Stata Center, Cambridge, Massachusetwith
Center of computer and information Sciences and artificial intelligence research – the most unusual building of the Massachusetts Institute of technology (MIT). It is named in honor of ray and Maria Stata, alumni MTI of his main sponsors. Inside are the laboratory for computer science and artificial intelligence, laboratory for information and decision systems, Department of linguistics and philosophy, as well as offices computer geniuses like Richard Stallman and Tim Berners-Lee. Stata Center replaced the famous building MIT building 20 (Building20), which was considered one of the most creative places in the world: Bose Corporation was born here, the first videogame and linguistics Chomsky. Gehry designed the building so that the setting is as encouraging interaction between the residents of the building.
Neuer zollhof, Dusseldorf, Germany
New custom (Neuer Zollhof) is a complex of buildings “Art and media in the Rhine harbour” in düsseldorf Hafen district. The project was implemented in 1999 and became the first stage of transformation of the coastline of the city and turning it into an office area with excellent infrastructure. New custom quickly gained popularity and even was in the German version of the game “Monopoly”, and the area began to develop rapidly: after the success of Gehry buildings, the city authorities attracted for construction of the Hafen many other famous architects.
Complex Chiat/Day, Los Angeles, USA
The building, built for an advertising company Chiat/Day in Los Angeles at Venice is the result of collaboration of Gehry and the artists Claes Oldenburg and van Bruggen cozy. Oldenburg, known for his ironic sculptures, along with his wife and co-author van Bruggen created a huge pair of binoculars mounted at the entrance to the complex. The right and left parts of the building are not similar to each other: one is reminiscent of the hull of the ship, the other as if assembled from huge tree trunks. Now the building is one of the Google offices.
Loyola law school, Los Angeles, USA
Reconstruction of a law school in Los Angeles – one of the longest projects for Gehry. It was commissioned to the architect in 1978, when he was still little known, and the final completed only in 2003. Initially the school was located in the same building; after the renovation it was a full campus consisting of several modern buildings of different styles, blending harmoniously with the surrounding hilly landscape.

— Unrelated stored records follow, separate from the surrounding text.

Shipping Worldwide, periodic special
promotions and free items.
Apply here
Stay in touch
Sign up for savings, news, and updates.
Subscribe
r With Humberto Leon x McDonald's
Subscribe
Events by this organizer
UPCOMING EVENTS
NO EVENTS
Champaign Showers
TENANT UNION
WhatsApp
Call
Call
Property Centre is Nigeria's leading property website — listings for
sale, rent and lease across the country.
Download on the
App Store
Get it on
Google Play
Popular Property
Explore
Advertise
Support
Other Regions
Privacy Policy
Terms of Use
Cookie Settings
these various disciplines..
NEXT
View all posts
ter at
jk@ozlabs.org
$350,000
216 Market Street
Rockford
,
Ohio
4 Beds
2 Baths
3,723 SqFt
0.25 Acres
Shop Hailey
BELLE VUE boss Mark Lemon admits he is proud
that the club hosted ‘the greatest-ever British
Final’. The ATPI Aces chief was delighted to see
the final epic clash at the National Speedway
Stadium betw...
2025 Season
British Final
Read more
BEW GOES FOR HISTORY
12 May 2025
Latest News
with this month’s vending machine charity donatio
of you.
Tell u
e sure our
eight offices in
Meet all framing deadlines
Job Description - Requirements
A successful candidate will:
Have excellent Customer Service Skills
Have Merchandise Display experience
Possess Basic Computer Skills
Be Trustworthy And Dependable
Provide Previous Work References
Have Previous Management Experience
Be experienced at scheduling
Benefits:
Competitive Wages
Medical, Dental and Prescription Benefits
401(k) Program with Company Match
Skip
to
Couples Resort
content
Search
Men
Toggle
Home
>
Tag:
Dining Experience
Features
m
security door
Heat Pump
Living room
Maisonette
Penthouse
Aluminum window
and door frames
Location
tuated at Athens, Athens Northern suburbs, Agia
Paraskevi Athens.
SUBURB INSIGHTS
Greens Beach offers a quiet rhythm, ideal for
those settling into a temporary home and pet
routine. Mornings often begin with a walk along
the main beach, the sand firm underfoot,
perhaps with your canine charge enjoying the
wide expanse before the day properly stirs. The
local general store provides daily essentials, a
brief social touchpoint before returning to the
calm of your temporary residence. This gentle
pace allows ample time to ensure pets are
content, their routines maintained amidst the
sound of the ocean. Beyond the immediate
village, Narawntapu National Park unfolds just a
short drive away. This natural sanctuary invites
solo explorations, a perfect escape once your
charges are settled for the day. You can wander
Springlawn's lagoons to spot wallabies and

The Olympic pavilion “Fish”, Barcelona, Spain
Pavilion in the shape of a huge fish Gehry built in 1992 for the Olympic village in Barcelona. During the work of Gehry used new technology – it was the first project of the Studio, the shape of which was calculated on a computer using three-dimensional design applied to Aeronautics. The theme of fishes is Central in the work of the architect: during his career, he created fish sculptures, fish lamps, fish-furniture and fish-building. According to Gehry, he started to draw the fish to give vent to its irritation from postmodernistic trends in architecture, and then fish healed his own life. With their help, Gehry expresses the architecture of the movement.